There is some good content in the article but I find the conclusions and even the premise to be overreaching. It would read better if it were condensed into a history of AI booms and busts with out making wild predictions.
The term "grounded" is to have meaning which references some external reality. He meant that a NN which can perform symbolic algebra would demonstrate that symbols are grounded in some meaning outside the identification/pattern matched sense. They have meaning outside of "an or symbol, an and symbol, a true symbol" with additional information in their relationships that a NN can understand well enough to use them in context.
I've had similar criticisms to the parent author for years, but I thought of it as a hubris problem. In each AI boom, there was a good idea, which promoter types then blew up into Strong AI Real Soon Now. The arrogance level of the first two AI booms was way out of line with the results achieved. This time, it's more about making money, and much of the stuff actually works. Machine learning may hit a wall too, but it's useful.
The field isn't going to get trapped in a local minimum with neural nets because the field is too big now. When AI was 20 people each at Stanford, MIT, and CMU, that could happen. With 50,000 people taking machine learning courses, there are enough people for some to focus on optimizing existing technologies without taking away from new ideas.
We're going to get automatic driving pretty soon. That's working now, with cars on the road from about a half dozen groups. Not much question about that.

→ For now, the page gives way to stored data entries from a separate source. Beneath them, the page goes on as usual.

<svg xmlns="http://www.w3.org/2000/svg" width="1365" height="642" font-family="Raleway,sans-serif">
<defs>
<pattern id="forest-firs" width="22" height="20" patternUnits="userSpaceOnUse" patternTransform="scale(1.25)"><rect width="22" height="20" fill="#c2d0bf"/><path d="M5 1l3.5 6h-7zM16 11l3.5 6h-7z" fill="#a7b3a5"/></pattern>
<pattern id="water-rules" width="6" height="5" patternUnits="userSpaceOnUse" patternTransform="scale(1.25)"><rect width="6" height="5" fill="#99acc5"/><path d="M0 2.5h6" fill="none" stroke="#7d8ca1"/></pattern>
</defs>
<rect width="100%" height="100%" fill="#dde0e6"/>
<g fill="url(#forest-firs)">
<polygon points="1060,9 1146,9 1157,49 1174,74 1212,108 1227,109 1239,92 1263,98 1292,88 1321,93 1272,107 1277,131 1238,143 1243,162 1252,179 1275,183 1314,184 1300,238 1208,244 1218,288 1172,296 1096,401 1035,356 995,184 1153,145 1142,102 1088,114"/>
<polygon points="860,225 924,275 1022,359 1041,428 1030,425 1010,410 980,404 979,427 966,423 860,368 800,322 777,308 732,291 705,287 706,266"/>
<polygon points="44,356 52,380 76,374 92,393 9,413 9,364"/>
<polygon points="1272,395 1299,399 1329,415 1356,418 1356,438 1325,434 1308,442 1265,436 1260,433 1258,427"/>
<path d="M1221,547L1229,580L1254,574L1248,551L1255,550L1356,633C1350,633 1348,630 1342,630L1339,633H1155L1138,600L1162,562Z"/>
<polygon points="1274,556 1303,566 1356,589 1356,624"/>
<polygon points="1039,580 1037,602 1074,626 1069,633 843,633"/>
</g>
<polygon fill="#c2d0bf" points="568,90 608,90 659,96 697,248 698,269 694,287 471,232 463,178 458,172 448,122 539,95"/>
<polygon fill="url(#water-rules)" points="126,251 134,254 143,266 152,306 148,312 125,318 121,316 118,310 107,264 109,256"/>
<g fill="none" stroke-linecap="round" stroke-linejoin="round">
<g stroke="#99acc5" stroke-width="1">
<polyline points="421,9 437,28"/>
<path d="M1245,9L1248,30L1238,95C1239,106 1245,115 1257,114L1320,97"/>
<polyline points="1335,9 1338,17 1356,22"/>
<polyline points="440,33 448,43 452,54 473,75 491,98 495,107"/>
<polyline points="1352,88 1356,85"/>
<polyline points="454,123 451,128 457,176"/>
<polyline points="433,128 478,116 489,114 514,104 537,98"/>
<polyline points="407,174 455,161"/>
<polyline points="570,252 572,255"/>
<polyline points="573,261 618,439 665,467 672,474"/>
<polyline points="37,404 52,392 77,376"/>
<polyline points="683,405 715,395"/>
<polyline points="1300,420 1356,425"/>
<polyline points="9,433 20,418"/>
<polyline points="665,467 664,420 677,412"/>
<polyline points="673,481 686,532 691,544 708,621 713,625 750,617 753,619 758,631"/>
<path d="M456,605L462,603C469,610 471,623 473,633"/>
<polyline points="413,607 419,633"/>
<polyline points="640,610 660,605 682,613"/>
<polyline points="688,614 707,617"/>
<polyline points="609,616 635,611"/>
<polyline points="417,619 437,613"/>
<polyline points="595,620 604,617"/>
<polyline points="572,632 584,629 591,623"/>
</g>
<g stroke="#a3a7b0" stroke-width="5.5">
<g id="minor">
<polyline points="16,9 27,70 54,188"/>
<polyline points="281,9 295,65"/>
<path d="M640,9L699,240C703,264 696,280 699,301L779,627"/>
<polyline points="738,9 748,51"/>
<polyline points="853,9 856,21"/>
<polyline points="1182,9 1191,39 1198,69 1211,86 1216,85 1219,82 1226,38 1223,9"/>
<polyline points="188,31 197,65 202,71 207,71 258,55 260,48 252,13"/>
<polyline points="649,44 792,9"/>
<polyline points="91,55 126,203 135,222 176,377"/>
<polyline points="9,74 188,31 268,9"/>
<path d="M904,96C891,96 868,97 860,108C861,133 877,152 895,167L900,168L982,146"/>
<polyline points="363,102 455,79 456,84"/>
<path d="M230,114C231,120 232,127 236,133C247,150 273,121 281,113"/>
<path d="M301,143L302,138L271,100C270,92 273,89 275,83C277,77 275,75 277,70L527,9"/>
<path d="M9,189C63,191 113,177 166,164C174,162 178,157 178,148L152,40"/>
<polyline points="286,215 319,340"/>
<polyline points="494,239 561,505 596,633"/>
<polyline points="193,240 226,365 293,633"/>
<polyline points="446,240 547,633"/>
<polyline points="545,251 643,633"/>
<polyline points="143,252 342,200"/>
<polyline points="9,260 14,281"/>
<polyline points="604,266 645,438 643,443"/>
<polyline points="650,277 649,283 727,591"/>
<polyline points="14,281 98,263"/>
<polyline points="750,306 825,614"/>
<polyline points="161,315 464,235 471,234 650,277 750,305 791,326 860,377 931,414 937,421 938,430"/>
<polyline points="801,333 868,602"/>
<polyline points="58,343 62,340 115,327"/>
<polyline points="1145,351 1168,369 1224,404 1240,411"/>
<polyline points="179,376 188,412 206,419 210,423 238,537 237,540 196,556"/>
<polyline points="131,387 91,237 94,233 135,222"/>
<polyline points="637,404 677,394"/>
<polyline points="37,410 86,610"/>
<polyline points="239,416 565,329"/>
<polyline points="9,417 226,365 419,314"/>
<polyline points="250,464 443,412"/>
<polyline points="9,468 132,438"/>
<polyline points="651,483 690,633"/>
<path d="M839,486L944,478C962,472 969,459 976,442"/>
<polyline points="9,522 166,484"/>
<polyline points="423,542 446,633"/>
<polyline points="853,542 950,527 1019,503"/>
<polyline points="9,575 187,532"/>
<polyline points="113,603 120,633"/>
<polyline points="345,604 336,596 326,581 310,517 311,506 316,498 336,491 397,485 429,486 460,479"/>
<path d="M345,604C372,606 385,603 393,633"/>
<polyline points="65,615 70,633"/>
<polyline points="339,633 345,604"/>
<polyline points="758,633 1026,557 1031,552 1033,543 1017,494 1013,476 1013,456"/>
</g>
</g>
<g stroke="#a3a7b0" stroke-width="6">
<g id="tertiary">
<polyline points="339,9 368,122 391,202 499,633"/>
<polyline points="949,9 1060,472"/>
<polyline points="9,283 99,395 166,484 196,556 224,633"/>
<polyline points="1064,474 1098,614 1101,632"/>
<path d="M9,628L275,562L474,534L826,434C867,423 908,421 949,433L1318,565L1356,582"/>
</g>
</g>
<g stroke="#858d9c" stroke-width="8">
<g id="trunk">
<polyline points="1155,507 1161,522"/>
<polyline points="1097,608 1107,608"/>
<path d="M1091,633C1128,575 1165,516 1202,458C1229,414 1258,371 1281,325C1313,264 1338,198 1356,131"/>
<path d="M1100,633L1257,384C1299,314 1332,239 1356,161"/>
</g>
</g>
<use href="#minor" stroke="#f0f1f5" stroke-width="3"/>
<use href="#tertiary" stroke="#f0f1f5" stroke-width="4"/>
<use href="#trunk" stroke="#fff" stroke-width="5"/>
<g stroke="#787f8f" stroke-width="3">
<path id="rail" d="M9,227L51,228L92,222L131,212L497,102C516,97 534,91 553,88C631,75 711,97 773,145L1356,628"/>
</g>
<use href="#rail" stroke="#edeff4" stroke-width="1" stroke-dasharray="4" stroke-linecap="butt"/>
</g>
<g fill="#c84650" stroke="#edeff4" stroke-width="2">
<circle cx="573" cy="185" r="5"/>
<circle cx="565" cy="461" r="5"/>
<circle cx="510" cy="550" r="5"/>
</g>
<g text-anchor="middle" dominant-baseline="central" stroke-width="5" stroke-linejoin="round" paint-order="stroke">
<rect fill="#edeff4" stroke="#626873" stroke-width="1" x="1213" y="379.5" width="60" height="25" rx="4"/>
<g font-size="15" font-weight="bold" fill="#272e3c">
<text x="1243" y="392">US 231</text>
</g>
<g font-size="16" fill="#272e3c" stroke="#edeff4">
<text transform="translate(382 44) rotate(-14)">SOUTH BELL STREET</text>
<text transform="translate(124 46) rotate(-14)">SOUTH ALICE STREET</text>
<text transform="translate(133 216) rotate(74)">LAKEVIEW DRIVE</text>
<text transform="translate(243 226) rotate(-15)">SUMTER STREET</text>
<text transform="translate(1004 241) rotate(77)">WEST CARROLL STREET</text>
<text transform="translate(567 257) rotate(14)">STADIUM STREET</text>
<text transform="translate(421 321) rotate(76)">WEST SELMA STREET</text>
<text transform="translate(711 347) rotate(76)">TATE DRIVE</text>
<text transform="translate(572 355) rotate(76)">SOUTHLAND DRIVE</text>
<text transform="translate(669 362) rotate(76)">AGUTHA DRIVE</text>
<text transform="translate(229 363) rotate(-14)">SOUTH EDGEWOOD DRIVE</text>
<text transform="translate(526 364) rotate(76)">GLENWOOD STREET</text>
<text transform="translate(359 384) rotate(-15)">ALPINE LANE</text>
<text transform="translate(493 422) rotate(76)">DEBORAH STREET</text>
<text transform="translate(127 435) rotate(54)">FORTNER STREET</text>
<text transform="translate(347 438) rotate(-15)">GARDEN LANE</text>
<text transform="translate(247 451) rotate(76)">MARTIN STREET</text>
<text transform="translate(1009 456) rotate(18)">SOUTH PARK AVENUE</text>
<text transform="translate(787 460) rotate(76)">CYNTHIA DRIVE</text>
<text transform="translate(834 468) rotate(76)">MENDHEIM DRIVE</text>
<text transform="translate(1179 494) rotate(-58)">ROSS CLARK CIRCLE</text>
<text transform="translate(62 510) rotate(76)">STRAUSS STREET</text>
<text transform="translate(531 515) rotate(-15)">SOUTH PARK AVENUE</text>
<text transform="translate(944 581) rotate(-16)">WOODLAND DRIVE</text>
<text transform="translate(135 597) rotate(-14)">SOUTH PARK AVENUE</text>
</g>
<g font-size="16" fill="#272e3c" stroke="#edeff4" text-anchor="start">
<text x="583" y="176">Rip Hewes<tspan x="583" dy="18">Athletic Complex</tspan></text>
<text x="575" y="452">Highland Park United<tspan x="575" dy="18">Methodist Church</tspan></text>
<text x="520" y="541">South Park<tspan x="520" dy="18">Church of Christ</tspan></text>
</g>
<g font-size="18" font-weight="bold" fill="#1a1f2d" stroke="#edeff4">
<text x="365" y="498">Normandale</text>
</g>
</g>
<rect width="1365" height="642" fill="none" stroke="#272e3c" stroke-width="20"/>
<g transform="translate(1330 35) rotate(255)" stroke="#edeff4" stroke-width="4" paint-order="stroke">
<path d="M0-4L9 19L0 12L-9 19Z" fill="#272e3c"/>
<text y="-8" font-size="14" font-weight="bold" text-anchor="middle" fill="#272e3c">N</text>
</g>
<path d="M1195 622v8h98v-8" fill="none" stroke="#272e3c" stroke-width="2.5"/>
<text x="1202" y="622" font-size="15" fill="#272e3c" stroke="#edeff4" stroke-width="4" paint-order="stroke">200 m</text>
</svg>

The author rehashes symbolic systems and natural language understanding as areas of recommended work. This may or may not be correct. Time will tell. He omits, though, the "common sense" problem. There's been work on common sense, but mostly as a symbolic or linguistic problem. Yet the systems that really need common sense are the ones that operate in the real, physical world. What happens next? What could go wrong? What if this is tried? That's what Google's self driving car project is trying to deal with. Unfortunately, Google doesn't say much about how they do this. That project, though, is really working on common sense.
Incidentally, Danny Hillis did not found Symbolics. He founded Thinking Machines, which built the Connection Machine, a big SIMD (single instruction, multiple datastream) computer with 1024 dumb processors each executing the same instruction on different data.